On the ruins of the ancient Mayan City of Tulum, you might come across several hissing Mexican Beaded Lizards. You should stay away from them as they are highly venomous and can inflict severe wounds. However they tend to shy away from humans and only bite when provoked.
3. Box Jellyfish
These typically seasonal creatures are to be avoided because their tentacles can be employed to administer venom.
The box jellyfish’s sting can be extremely harmful, especially to children and those with severe allergies. While the small box jellyfish found near Tulum should not be a problem, you should still exercise caution and keep an eye out for them when you visit, especially Cozumel, around 81 km away from Tulum, and Akumal, 25-minute away from Tulum.
4. Coral Snakes
Mexico’s coral snakes are renowned for thriving in a variety of settings. They enjoy spending the night in various locations, such as caves, leaf heaps, and the nation’s deserts.
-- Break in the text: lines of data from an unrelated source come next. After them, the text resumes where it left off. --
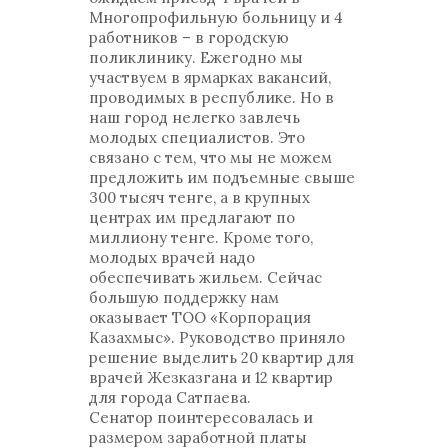
Многопрофильную больницу и 4
работников – в городскую
поликлинику. Ежегодно мы
участвуем в ярмарках вакансий,
проводимых в республике. Но в
наш город нелегко завлечь
молодых специалистов. Это
связано с тем, что мы не можем
предложить им подъемные свыше
300 тысяч тенге, а в крупных
центрах им предлагают по
миллиону тенге. Кроме того,
молодых врачей надо
обеспечивать жильем. Сейчас
большую поддержку нам
оказывает ТОО «Корпорация
Казахмыс». Руководство приняло
решение выделить 20 квартир для
врачей Жезказгана и 12 квартир
для города Сатпаева.
Сенатор поинтересовалась и
размером заработной платы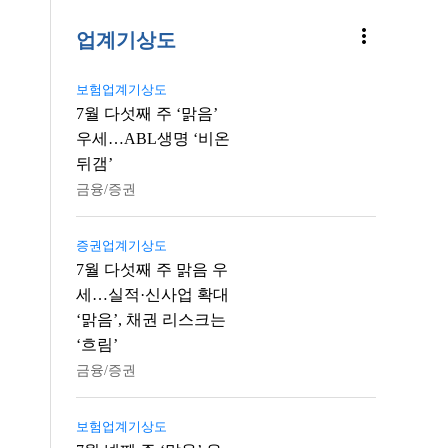
more_vert
업계기상도
보험업계기상도
7월 다섯째 주 ‘맑음’
우세…ABL생명 ‘비온
뒤갬’
금융/증권
증권업계기상도
7월 다섯째 주 맑음 우
세…실적·신사업 확대
‘맑음’, 채권 리스크는
‘흐림’
금융/증권
보험업계기상도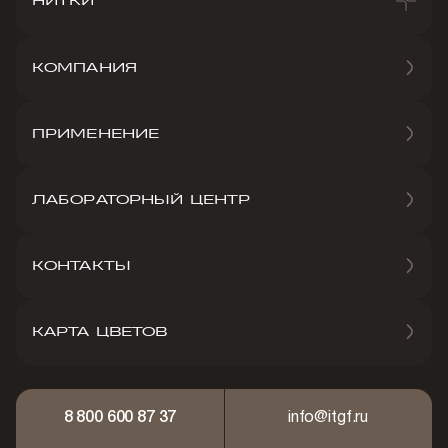
НИТКИ
КОМПАНИЯ
ПРИМЕНЕНИЕ
ЛАБОРАТОРНЫЙ ЦЕНТР
КОНТАКТЫ
КАРТА ЦВЕТОВ
8 800 600 87 37
info@itgf.ru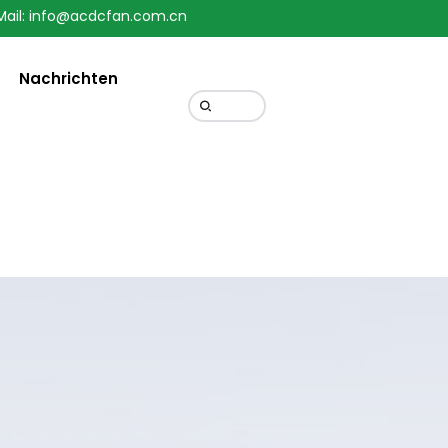
Mail: info@acdcfan.com.cn
Change Language
Nachrichten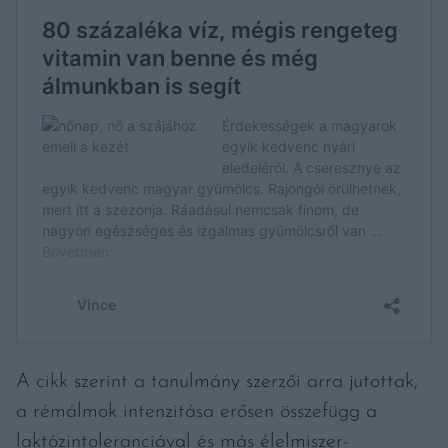
A cikk szerint a tanulmány szerzői arra jutottak,
a rémálmok intenzitása erősen összefügg a
laktózintoleranciával és más élelmiszer-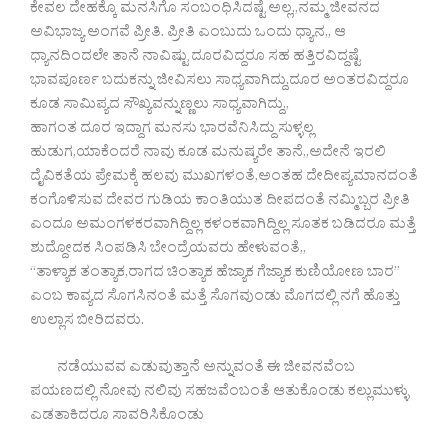
ಕೇವಲ ದೇಹಕ್ಕೊ ಮನಸಿಗೊ ಸಂಬಂಧಿಸಿದಷ್ಟೆ ಅಲ್ಲ,,ನಮ್ಮ ಜೀವನದ
ಅವಿಭಾಜ್ಯ ಅಂಗವೆ ಪ್ರೀತಿ. ಪ್ರೀತಿ ಎಂಬುದು ಒಂದು ಧ್ಯಾನ,, ಆ
ಧ್ಯಾನದಿಂದಲೇ ತಾನೆ ನಾವಿಷ್ಟು ದೂರವಿದ್ದರೂ ಸಹ ಹತ್ತಿರವಿದ್ದಷ್ಟೆ
ಭಾವಪೂರ್ಣ ಬದುಕನ್ನು ಜೀವಿಸಲು ಸಾಧ್ಯವಾಗಿದ್ದು,ದೂರ ಅಂತರವಿದ್ದರೂ
ಕೂಡ ಸಾಮಿಪ್ಯದ ಸೌಖ್ಯವನ್ನುಣ್ಣಲು ಸಾಧ್ಯವಾಗಿದ್ದು,,
ಹಾಗಂತ ದೂರ ಇದ್ದಾಗ ಮನಸು ಭಾರವೆನಿಸಿದ್ದು ಸುಳ್ಳಲ್ಲ
ಹುಡುಗ,ಯಾಕೆಂದರೆ ನಾವು ಕೂಡ ಮನುಷ್ಯರೇ ತಾನೆ,,ಅದೇನೆ ಇರಲಿ
ದೈವಿಕತೆಯ ಪ್ರೇಮಕ್ಕೆ ಹಲವು ಮುಖಗಳಂತೆ,ಅಂತಹ ದೇದೀಪ್ಯಮಾನದಂತೆ
ಕಂಗೊಳಿಸುವ ದೇವರ ಗುಡಿಯ ಕಾಂತಿಯುತ ದೀಪದಂತೆ ನಮ್ಮಿಬ್ಬರ ಪ್ರೀತಿ
ಎಂದೂ ಅಮಂಗಳಕರವಾಗಿದ್ದಿಲ್ಲ ಕಳಂಕವಾಗಿದ್ದಿಲ್ಲ ಸೂತಕ ಬಡಿದರೂ ಮತ್ತೆ
ಶುದ್ದೋದಕ ಸಿಂಪಡಿಸಿ ಬೇಂದ್ರೆಯವರು ಹೇಳುವಂತೆ,,
“ತಾಳ್ಯಾಕ ತಂತ್ಯಾಕ,ರಾಗದ ಚಿಂತ್ಯಾಕ ಹೆಜ್ಯಾಕ ಗೆಜ್ಯಾಕ ಕುಣಿಯೋಣ ಬಾರ”
ಎಂಬ ಕಾವ್ಯದ ಸೊಗಸಿನಂತೆ ಮತ್ತೆ ಸೊಗವುಂಡು ಮೊಗದಲ್ಲಿ ನಗೆ ಹೊತ್ತು
ಉಲ್ಲಾಸ ಬೀರಿದವರು.
ನಡೆಯುವವ ಎಡುವುತ್ತಾನೆ ಅನ್ನುವಂತೆ ಈ ಜೀವನವೆಂಬ
ಪಯಣದಲ್ಲಿ ನೋವು ನಲಿವು ಸಹಜವೆಂಬಂತೆ ಆತುಕೊಂಡು ಕಲ್ಲುಮುಳ್ಳು
ಎಡತಾಕಿದರೂ ಸಾವರಿಸಿಕೊಂಡು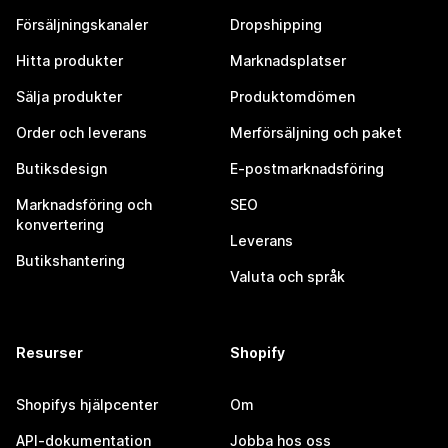
Försäljningskanaler
Dropshipping
Hitta produkter
Marknadsplatser
Sälja produkter
Produktomdömen
Order och leverans
Merförsäljning och paket
Butiksdesign
E-postmarknadsföring
Marknadsföring och
SEO
konvertering
Leverans
Butikshantering
Valuta och språk
Resurser
Shopify
Shopifys hjälpcenter
Om
API-dokumentation
Jobba hos oss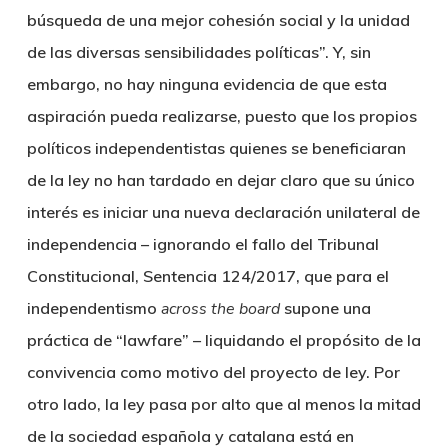
búsqueda de una mejor cohesión social y la unidad
de las diversas sensibilidades políticas”. Y, sin
embargo, no hay ninguna evidencia de que esta
aspiración pueda realizarse, puesto que los propios
políticos independentistas quienes se beneficiaran
de la ley no han tardado en dejar claro que su único
interés es iniciar una nueva declaración unilateral de
independencia – ignorando el fallo del Tribunal
Constitucional, Sentencia 124/2017, que para el
independentismo
across the board
supone una
práctica de “lawfare” – liquidando el propósito de la
convivencia como motivo del proyecto de ley. Por
otro lado, la ley pasa por alto que al menos la mitad
de la sociedad española y catalana está en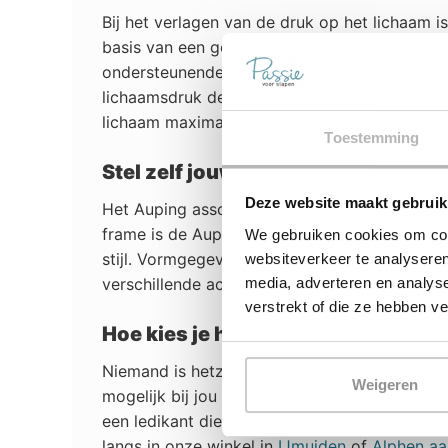
Bij het verlagen van de druk op het lichaam i
basis van een goede nachtrust. De Auping led
ondersteunende eigenschappen van pocketver
lichaamsdruk de gehele nacht gelijkmatig wor
lichaam maximaal wordt gedragen, wat de dr
Toestemming
Stel zelf jouw Auping Essential le
Deze website maakt gebruik
Het Auping assortiment bestaat uit bedden 
frame is de Auping Essential hét bed voor de 
We gebruiken cookies om cont
stijl. Vormgegeven met verfijnde details en s
websiteverkeer te analyseren
verschillende accessoires zoals een bijpasse
media, adverteren en analys
verstrekt of die ze hebben v
Hoe kies je het juiste ledikant?
Niemand is hetzelfde, er is daarom dus ook n
Weigeren
mogelijk bij jou past raden we je aan om lang
een ledikant die past bij jou en jouw slaap-v
langs in onze winkel in
IJmuiden
of
Alphen aa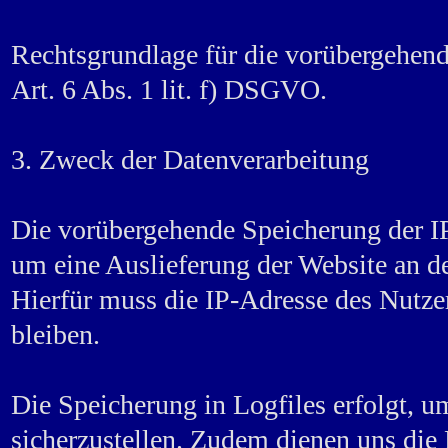
Rechtsgrundlage für die vorübergehend
Art. 6 Abs. 1 lit. f) DSGVO.
3. Zweck der Datenverarbeitung
Die vorübergehende Speicherung der I
um eine Auslieferung der Website an d
Hierfür muss die IP-Adresse des Nutzer
bleiben.
Die Speicherung in Logfiles erfolgt, u
sicherzustellen. Zudem dienen uns die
Because this snake is the second most dangerous after the black mamba, it must be avoided at all costs. They can reach a maximum length of 50 centimetres and their fangs are incredibly sharp and will transport poison to the victim immediately. You can find them anywhere in Mexico.
If you’re worried about snakes when visiting Tulum, then check out our previous article about snakes in Mexico and what to watch out for.
5. Mexican Green Rattler
It’s only in Mexico where you can find this endangered species of snake. It can grow up to six feet long and has some of the best camouflage so they can easily conceal themselves in plain sight.
These snakes frequently behave like rattlesnakes and are incredibly deadly due to their hiding ability. They often eat small rodents but will warn you before attacking. Fortunately, they rarely attack people, but it’s still best to stay away from them.
These snakes can be found across the Yucatan Peninsula, so be careful while exploring the area.